I live quite a distance away and visit once a month. I have spoken with my son’s doctor, who is not an endocrinologist and he will not respond to my requests to take better care of my son, but my wife refuses to take my son to an endocrinologist. How can I influence my son’s mother and doctor to take better care of my son?
Answer:
A hemoglobin A1c of 5.9% reflects an average blood sugar of about 120 mg/dl [6.7 mmol/L] over the past three months and suggests that your son’s blood sugars have been well controlled. It would not be unusual to have an occasional low blood sugar when diabetes is managed this aggressively.
I obviously do not know the details of your son’s management, but on the surface it appears that it is being appropriately managed. Using NPH and R insulin may seem a little “behind the times” given the newer insulins that are available, but, if they continue to work well for your son and his A1c remains below 7.1%, I would not suggest changing. I would suggest, however, that he test at least four times per day including before every meal (even at school) and work diligently to avoid low blood sugars while maintaining desirable blood sugar control.

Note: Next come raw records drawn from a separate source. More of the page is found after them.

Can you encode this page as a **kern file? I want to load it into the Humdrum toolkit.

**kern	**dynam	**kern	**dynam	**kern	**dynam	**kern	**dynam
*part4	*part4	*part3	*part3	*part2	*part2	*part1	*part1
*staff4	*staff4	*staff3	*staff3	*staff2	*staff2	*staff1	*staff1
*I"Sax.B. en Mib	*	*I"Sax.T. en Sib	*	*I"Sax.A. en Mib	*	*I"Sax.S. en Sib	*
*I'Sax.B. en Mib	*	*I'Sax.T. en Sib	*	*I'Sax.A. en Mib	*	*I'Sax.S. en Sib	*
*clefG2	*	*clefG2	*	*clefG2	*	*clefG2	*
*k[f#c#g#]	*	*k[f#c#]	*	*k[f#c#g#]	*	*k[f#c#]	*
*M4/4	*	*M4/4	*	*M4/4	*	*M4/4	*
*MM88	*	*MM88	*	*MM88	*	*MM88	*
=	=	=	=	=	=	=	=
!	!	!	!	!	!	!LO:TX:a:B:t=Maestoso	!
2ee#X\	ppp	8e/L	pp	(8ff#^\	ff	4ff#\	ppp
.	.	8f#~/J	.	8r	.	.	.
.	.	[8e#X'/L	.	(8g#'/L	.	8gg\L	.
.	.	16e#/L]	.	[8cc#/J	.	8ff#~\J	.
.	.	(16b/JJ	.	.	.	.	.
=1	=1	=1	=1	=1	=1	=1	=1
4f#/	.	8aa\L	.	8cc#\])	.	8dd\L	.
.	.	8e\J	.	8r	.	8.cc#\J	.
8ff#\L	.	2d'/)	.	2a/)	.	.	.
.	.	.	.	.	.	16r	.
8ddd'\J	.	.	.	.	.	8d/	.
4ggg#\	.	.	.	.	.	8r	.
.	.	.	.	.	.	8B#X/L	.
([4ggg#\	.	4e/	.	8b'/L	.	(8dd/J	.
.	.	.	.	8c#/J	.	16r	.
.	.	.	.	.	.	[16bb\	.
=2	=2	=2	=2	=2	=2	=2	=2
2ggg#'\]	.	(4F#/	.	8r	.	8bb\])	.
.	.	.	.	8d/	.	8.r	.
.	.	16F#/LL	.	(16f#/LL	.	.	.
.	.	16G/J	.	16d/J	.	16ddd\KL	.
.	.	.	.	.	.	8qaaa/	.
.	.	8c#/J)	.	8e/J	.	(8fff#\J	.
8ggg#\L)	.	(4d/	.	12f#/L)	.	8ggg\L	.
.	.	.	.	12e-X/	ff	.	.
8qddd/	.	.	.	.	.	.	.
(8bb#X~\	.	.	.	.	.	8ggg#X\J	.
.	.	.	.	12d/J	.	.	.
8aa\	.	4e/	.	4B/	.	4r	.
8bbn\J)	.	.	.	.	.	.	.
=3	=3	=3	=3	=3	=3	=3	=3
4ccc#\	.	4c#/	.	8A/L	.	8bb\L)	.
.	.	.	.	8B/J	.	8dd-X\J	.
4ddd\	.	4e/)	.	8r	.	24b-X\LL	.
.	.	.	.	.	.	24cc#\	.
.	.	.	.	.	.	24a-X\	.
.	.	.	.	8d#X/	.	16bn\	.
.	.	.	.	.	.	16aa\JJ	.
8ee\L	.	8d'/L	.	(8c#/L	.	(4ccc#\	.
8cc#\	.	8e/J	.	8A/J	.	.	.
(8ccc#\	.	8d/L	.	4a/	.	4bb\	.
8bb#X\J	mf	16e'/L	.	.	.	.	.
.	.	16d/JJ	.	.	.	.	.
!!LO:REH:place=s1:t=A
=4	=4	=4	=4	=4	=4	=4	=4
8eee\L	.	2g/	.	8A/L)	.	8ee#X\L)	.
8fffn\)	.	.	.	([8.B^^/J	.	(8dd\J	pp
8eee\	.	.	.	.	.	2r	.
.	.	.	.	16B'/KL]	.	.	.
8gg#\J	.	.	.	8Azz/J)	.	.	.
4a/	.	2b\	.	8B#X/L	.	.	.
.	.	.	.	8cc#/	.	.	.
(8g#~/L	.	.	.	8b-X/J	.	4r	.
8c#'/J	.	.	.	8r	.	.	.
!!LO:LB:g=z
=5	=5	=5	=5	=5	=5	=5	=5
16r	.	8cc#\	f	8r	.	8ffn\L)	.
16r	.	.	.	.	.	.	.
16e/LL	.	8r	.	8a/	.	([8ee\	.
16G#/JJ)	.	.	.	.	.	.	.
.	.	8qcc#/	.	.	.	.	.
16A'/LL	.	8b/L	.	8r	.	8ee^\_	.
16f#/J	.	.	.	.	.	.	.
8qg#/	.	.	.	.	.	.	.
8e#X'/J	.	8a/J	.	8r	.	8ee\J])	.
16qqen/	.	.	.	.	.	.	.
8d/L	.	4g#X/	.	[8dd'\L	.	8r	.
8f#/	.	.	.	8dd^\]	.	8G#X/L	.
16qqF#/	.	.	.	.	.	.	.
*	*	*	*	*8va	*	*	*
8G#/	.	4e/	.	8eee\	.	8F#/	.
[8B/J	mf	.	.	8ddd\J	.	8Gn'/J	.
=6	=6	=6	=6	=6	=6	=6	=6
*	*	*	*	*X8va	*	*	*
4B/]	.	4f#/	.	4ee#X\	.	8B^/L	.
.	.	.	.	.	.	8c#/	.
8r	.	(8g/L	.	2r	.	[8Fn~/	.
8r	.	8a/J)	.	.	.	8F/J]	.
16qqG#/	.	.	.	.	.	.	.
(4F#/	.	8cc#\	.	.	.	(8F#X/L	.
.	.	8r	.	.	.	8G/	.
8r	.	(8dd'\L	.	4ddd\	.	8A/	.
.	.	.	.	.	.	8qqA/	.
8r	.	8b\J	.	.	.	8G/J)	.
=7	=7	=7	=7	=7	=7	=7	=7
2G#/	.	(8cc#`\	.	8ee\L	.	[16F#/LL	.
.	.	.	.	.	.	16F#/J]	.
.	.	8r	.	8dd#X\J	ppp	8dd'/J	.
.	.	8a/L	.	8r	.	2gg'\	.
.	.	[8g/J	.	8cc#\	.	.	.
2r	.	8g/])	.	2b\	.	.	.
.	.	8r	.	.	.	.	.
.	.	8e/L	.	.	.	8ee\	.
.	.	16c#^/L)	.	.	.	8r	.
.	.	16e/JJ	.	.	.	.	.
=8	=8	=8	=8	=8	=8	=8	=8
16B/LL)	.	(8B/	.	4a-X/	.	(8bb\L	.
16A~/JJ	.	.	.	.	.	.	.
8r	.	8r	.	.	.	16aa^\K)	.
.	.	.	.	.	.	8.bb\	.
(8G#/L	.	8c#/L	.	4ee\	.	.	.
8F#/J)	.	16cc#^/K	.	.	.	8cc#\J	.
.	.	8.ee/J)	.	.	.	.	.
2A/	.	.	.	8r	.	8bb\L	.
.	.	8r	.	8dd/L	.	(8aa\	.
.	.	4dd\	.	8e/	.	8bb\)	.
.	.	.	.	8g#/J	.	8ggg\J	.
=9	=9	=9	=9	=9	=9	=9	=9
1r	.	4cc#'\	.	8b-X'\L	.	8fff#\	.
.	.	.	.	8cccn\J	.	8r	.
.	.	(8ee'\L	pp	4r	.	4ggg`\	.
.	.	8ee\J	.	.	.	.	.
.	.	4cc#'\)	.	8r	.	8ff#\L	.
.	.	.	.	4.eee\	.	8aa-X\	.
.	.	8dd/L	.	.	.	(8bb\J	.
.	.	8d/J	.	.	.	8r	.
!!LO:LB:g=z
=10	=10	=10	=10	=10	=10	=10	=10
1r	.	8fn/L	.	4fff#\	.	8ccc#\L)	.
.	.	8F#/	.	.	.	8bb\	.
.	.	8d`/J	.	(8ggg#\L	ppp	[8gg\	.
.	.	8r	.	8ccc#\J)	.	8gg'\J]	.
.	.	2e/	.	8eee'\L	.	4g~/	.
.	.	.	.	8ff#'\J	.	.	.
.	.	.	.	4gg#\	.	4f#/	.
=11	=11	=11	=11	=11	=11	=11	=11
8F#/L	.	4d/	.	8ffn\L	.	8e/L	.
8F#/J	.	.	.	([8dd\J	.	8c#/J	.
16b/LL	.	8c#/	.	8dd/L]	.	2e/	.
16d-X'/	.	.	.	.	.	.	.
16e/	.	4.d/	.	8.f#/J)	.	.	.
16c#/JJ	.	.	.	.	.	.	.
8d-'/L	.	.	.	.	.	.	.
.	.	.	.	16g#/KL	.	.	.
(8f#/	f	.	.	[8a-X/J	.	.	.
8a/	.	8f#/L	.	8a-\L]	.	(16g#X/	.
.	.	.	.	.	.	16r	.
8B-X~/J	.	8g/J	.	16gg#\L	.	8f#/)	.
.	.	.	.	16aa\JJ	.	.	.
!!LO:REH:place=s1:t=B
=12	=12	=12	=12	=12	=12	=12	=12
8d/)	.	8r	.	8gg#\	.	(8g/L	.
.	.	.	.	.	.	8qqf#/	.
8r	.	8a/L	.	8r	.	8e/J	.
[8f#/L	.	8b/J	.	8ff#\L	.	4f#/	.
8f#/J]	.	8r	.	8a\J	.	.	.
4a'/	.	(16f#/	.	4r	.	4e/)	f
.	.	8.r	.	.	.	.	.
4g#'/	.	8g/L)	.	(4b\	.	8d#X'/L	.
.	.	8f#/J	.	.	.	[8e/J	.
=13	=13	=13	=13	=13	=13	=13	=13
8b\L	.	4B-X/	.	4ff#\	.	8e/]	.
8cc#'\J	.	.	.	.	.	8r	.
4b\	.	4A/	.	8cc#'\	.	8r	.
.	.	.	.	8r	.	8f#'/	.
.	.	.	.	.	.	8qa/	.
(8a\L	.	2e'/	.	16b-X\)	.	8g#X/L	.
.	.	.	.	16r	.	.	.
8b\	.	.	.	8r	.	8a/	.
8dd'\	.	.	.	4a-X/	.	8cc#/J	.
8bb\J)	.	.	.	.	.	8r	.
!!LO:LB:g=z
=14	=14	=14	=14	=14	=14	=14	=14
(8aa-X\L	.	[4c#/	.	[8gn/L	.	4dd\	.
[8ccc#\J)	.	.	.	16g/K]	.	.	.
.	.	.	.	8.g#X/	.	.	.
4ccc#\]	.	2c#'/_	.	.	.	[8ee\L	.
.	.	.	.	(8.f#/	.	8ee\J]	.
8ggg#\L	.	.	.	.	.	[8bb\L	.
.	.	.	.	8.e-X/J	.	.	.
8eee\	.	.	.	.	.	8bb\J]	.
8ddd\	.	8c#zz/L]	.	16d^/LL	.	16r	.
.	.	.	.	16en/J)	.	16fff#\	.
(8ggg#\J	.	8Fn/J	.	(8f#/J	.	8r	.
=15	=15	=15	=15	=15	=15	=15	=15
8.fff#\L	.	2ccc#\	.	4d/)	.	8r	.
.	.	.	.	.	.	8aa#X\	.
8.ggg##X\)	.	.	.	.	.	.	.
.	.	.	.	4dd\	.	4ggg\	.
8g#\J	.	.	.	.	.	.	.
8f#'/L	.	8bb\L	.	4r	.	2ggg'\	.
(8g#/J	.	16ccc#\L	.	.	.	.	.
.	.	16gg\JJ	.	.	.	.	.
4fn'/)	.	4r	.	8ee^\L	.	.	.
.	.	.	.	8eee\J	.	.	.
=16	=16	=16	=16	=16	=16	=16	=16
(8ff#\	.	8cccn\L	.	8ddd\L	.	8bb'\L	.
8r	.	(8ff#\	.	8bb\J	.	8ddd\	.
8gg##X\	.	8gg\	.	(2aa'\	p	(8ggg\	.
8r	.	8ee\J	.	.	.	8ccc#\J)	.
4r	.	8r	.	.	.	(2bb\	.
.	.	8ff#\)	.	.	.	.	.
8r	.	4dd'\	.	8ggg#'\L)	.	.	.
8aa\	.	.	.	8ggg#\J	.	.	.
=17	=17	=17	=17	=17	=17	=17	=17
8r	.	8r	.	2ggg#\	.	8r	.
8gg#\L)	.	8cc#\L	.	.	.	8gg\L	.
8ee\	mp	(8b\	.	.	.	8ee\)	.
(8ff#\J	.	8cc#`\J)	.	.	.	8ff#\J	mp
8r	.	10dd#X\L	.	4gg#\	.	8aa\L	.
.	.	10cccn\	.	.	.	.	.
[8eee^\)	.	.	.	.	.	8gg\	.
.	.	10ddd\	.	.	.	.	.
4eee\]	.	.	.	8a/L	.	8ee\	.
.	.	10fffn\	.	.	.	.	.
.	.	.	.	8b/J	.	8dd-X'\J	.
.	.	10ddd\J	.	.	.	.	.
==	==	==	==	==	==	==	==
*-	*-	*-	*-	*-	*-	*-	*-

Children do not necessarily need to see endocrinologists for routine diabetes management. Indeed, there are many pediatricians and adult diabetologists who have a great deal of expertise in successfully treating diabetes in children and teens.
MSB
[Editor’s comment: I sense that you are in a rather nasty situation with your ex-wife and/or with your son’s physician. It’s not clear if you have spoken directly to the doctor, or only heard what your ex wants you to hear. Any physician who truly “refuses” to refer a child with diabetes to a specialist for a second opinion sounds like one that I’d want to avoid if possible, but again I’m not sure if the physician really said that or not!
It’s also not clear from your letter if you have offered to pay for a referral to a diabetes specialist or not. You could offer to pay for the endocrinologist’s visit, and the travel expenses if it’s a long trip to the nearest specialist, and even offer to come along and share your worries with the doctors.
Finally, it is important that kids with diabetes have access to diabetes specialists, even if only once or twice a year on a scheduled basis, or for emergencies in between. For example, your son’s situation might well be clarified by monitoring sugar levels continuously for several days to try to sort out what’s happening in more detail. (See The Continuous Glucose Monitoring System.)